Evidemment, l'exercice est quelque peu forcé et il est à peu près certain que je ne remporterai aucune palme pour ces vagues ennéasyllabes en anapeste (remarquez Ibraman, nom inventé pour l'occasion ^^). J'ai associé chaud (+) et gras (-) d'un côté (flamme huileuse, cadavres fumants, chairs adipeuses), sec (+) et froid (-) de l'autre (glace sableuse, os bleus, coeurs secs comme pierres). Par ailleurs, si on prête attention à l'ordre (tout à fait fortuit ^^) dans lequel apparaissent les différents pôles, on voit apparaître de manière explicite le réseau des qualités secondes qui sous-tendent la strope.

chaud (+) et gras (-)
froid (-) et sec (+)
chaud (+)
gras (-)
froid (-)
sec (+)

Notez déjà que l'orientation naturel des pôles positifs vers les pôles négatifs impriment à la strophe un mouvement particulier. 

4. Second principe

Pour être tout à fait précis, les axes chaud/froid et sec/gras ne sont pas tout à fait sur le même plan. Il semble bien que l'axe chaud/froid domine l'axe sec/gras par les règles qualitatives "chaud implique gras" et "froid implique sec". En notant (M) (resp. (m)) l'axe majeur (resp. mineur), on obtient la structure plus fine suivante
chaud (M+) et gras (m-)
froid (M-) et sec (m+)
chaud (M+)
gras (m-)
froid (M-)
sec (m+)

On voit apparaître ainsi un jeu de symmétries qui forment comme une structure rythmique. Bien que nous n'en sommes qu'à la partie statique, une dynamique est déjà perceptible en filigrane. En réalité, ce que nous avons mis en évidence par la distinction entre l'axe majeur et mineur, c'est la possibilité de former des couples dont les termes sont eux-mêmes des couples, et Cadipso parle alors de couple d'ordre supérieur. Ainsi le couple R1 = (chaud/froid)/(sec/gras) est un couple d'ordre 1 dont les termes sont les couples  A0 =(chaud/froid) et B0 = (sec/gras). Les couples d'ordre 0 sont simplement les couples de qualités secondes dont nous avons déjà donnés quelques exemples ci-dessus. Un couple d'ordre n est un couple dont les termes sont des couples d'ordre n-1. Tout comme les termes d'un couple d'ordre 0, les termes d'un couple d'ordre supérieur peuvent également recevoir une polarité. C'est ce que j'ai présenté implicitement lorsque j'ai distingué l'axe majeur (A0) et l'axe mineur (B0) dans le couple R1. 

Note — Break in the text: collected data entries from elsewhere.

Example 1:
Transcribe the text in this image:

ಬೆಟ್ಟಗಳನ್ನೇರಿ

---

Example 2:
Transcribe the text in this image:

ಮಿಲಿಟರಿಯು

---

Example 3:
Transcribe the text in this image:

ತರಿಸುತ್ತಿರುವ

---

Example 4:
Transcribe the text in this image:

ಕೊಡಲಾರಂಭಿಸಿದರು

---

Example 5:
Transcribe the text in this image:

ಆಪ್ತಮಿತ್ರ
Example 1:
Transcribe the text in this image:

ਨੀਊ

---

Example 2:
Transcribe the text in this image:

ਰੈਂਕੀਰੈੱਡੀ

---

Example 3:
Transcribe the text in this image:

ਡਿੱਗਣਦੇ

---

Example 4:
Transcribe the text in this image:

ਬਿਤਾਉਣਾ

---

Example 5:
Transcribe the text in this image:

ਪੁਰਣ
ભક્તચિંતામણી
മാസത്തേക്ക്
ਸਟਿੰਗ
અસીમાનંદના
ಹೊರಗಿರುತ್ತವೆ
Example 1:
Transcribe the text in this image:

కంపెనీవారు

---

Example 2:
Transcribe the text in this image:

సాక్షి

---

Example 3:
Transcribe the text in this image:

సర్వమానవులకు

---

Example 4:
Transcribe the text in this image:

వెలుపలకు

Il me semble que ce que Cadipso désigne par dynamique correspond à une sorte de statique d'ordre supérieur. Le poète soutient que le mouvement naturel provient (presque) toujours d'une polarisation des termes d'un couple d'un certain ordre. Les polarisations des couples d'ordre faible sont comme des micro-mouvement, tandis que celles des couples d'ordre élevée sont comme des macro-mouvements.  Ceci conduit à la formulation de son deuxième principe fondamental

(2) Chercher à garantir la compatibilité des différents ordres du mouvement.

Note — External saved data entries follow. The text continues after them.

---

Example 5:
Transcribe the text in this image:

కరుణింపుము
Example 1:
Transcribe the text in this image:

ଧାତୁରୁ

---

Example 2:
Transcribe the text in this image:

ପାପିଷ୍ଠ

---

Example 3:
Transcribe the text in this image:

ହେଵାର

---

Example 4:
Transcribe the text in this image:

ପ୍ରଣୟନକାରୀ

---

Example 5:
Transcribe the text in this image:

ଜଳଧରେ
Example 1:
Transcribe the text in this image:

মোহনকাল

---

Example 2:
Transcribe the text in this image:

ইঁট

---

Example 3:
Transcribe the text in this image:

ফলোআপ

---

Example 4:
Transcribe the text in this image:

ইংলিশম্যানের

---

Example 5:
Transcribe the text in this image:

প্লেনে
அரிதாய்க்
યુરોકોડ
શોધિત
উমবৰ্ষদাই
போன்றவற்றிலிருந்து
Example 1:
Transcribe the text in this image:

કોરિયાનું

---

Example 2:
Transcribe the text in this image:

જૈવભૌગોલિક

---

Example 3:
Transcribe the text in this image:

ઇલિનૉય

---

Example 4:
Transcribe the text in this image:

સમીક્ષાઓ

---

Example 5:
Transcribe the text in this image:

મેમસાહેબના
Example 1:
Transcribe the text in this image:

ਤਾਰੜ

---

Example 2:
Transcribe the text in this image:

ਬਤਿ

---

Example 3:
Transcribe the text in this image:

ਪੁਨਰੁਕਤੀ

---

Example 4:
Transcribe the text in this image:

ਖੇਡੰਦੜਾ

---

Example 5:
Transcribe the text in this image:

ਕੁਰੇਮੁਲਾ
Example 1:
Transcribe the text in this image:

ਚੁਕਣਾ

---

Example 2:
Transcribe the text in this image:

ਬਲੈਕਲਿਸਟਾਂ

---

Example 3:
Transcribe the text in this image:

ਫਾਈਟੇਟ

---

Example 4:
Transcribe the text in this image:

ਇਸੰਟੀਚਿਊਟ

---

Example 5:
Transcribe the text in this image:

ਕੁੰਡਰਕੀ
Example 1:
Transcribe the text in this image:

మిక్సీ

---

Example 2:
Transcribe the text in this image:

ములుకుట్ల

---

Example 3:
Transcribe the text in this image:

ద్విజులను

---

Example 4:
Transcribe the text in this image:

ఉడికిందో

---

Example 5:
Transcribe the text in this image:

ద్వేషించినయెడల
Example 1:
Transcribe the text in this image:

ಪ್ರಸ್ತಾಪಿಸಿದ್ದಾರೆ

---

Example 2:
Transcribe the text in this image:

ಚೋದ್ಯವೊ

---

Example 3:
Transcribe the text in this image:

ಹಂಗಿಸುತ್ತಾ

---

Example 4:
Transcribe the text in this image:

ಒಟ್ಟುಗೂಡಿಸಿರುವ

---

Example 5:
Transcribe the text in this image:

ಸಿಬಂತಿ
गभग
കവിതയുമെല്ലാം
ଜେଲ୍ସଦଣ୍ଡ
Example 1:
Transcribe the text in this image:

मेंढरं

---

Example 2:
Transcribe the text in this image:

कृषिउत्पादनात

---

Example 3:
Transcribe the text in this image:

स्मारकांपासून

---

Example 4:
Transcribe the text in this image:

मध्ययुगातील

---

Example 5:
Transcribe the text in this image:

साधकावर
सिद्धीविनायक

Malheureusement, Cadipso reste assez évasif sur ce deuxième point. L'interprétation la plus naïve, en tout cas la seule que j'ai pu trouver, consiste à assurer à chaque niveau de détails (intra-vers, inter vers, inter strophes, etc ...) une cohérence du mouvement, c'est-à-dire un mouvement du positif vers le négatif ou du négatif vers le positif. 

5. Conclusion

Je crois important de rappeler que Cadipso ne tient pas ces règles pour des lois absolues. Il admet très volontiers qu'il ne serait pas choqué par la présence d'un mouvement brisé, comme une fausse note, dans le poême. Mais il faut que cette "fausse note" prenne un sens et participe à l'organicité de l'oeuvre, sans quoi cette note pourra véritablement être jugée fausse. Disons qu'avant de briser les règles, il est plus profitable de s'en accommoder en premier lieu.

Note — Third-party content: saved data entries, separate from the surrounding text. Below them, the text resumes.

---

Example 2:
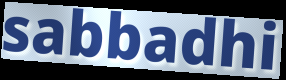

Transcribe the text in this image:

sabbadhi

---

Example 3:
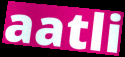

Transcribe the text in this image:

aatli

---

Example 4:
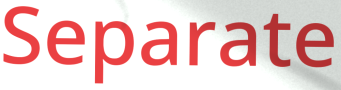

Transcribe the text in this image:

Separate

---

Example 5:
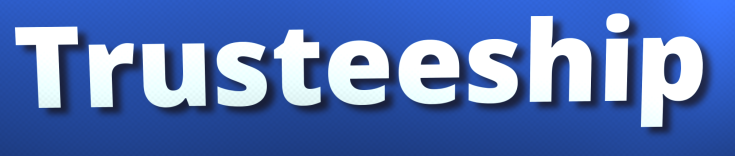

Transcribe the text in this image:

Trusteeship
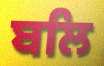
ਬਲਿ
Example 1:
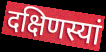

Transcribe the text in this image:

दक्षिणस्यां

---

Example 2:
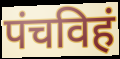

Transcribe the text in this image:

पंचविहं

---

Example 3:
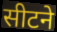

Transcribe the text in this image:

सीटने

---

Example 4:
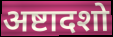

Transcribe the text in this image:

अष्टादशो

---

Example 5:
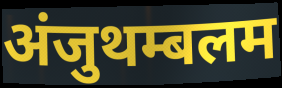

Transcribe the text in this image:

अंजुथम्बलम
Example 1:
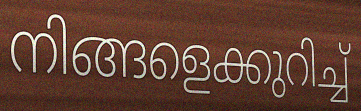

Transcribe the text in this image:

നിങ്ങളെക്കുറിച്ച്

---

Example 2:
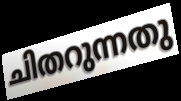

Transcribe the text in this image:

ചിതറുന്നതു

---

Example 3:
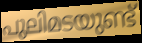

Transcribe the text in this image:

പുലിമടയുണ്ട്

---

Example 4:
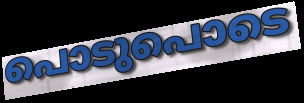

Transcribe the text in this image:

പൊടുപൊടെ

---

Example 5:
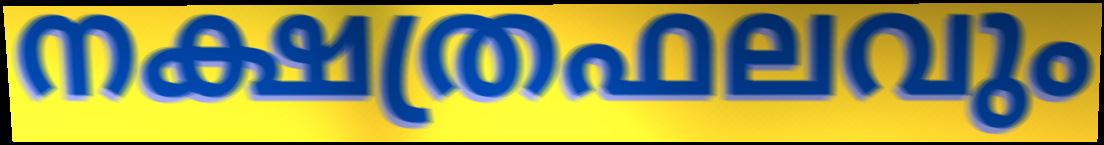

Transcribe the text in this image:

നക്ഷത്രഫലവും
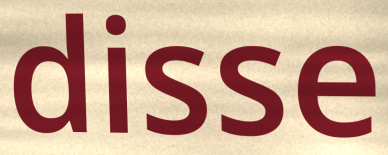
disse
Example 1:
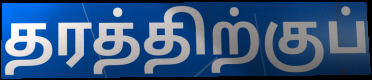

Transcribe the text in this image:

தரத்திற்குப்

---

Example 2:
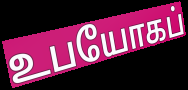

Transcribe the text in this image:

உபயோகப்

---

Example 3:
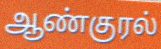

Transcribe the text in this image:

ஆண்குரல்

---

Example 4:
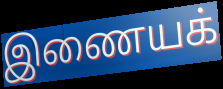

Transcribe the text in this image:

இணையக்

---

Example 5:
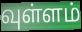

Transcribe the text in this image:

வுள்ளம்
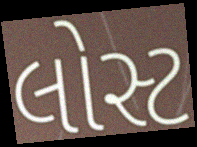
લોસ્ટ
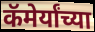
कॅमेर्यांच्या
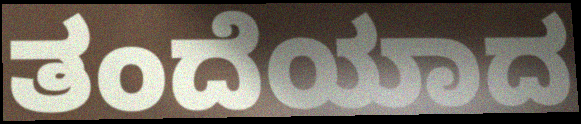
ತಂದೆಯಾದ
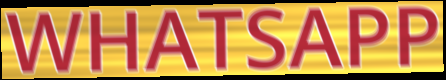
WHATSAPP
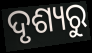
ଦୃଶ୍ୟରୁ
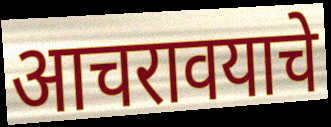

Ces ordres imbriqués, les micro-mouvements, les macro-mouvements, etc ... tout cela révèle un sens aigu de l'ambigüité chez Cadipso, voire même un certain fétichisme de l'alambiqué. Je trouve que cette théorie des éléments, réserve faite de tout ce qu'elle peut comporter de réductionnisme forcené, montre clairement l'importance du labyrinthe dans l'oeuvre du poète. C'est une chose que j'avais déjà souligné à propos du poême Aux heures inconstantes, les ombres passent (Ahilop). Ce dernier fut composé avant la publication des PCQS, mais il serait intéressant d'essayer d'analyser l'Ahilop selon cette grille. J'y consacrerai probablement un futur billet.

Ma seule réserve quant aux PCQS concerne le privilège accordé aux qualités secondes comme matériau fondamental (les couples d'ordre zéro). On ne voit pas en effet comment la structure métrique ou l'organisation des rimes, par exemple, s'insère dans le schéma de Cadipso. Peut-être faut-il lui accorder que son propos ne visait que la manipulation des images, sans viser la langue dans laquelle elles sont projetées, si tant est qu'il soit possible de facilement séparer la métaphore de son expression. Ce structuralisme forcené qui anime Cadipso est probablement la tentative, la plus touchante qu'il m'ait été donné de voir, et probablement la plus vaine, de faire de la poésie directement dans le coeur des gens ...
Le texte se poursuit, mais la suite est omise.